## EXERCISES
• 1. In the forum thread on summing the square roots of integers, what formula did the first poster get from a power regression in Excel?
• 2. Carry on the forum thread about summing the square roots of integers from 1 to n, starting after its last sentence.

## TEXT BLOCK
|---|
Sum of the square root of integers from 1 to n

[Thirit]

Homework Statement

I want to know what's the formula to calculate the sum of the square root of integers from 1 to n.
I got an identity from wikipedia but its too complicated for me, it involves bernoulli's number, i don't know what is that.

Homework Equations

The Attempt at a Solution

In excel i managed to get a power regression and i got the formula 0.701n^(1.492), its kind of accurate but not 100%.

I hope someone could help me.
Thanks

 

[EnumaElish]

Bernoulli numbers

The Wikipedia page entitled "Bernoulli number" has the definition:

Bernoulli numbers may be calculated by using the following recursive formula:
[tex]\sum_{j=0}^m\left(\begin{array}{ c }
m+1 \\
j
\end{array}\right)B_j=0[/tex]
for m > 0, and B₀ = 1.
|---|
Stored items
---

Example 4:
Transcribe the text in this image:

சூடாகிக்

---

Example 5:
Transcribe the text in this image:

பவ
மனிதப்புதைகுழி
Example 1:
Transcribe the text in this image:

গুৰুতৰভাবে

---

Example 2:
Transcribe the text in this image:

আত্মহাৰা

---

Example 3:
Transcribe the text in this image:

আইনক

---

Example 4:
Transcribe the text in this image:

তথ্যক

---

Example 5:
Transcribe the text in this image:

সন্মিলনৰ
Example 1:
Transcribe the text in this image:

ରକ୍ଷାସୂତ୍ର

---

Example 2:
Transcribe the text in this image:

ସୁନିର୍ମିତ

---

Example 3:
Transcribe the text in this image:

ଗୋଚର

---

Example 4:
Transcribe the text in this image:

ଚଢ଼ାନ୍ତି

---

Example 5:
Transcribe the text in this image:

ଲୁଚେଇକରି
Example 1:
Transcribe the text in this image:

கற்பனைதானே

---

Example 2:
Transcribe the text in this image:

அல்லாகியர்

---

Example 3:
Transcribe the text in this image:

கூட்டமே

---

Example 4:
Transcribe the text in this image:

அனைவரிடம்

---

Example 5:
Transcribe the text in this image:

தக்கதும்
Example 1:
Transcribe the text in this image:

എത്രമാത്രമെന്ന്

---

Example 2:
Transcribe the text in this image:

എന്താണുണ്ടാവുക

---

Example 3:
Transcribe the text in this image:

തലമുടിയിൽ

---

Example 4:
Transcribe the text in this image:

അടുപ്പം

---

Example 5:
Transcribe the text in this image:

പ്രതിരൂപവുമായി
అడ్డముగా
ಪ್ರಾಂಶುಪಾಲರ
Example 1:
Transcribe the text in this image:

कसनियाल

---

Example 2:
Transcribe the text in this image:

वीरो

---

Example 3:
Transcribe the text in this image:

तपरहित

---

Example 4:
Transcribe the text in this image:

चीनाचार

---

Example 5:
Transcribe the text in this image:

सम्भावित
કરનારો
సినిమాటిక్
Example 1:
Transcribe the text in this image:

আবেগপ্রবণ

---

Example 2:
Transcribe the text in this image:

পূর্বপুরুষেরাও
|---|
## EXPECTED RESPONSES
• 1. 0.701n^(1.492)

• 2.
[D H]

[I want to know what's the formula to calculate the sum of the square root of integers from 1 to n.
I got an identity from wikipedia but its too complicated for me, it involves bernoulli's number, i don't know what is that.

Exactly what Bernoulli numbers are (but see EnumaElish's post) is a bit irrelevant here because that identity, known as Faulhaber's formula, is only valid for integer powers.

What you want is something more general. See the mathworld article on power sums, http://mathworld.wolfram.com/PowerSum.html" , particularly equations 10 through 12.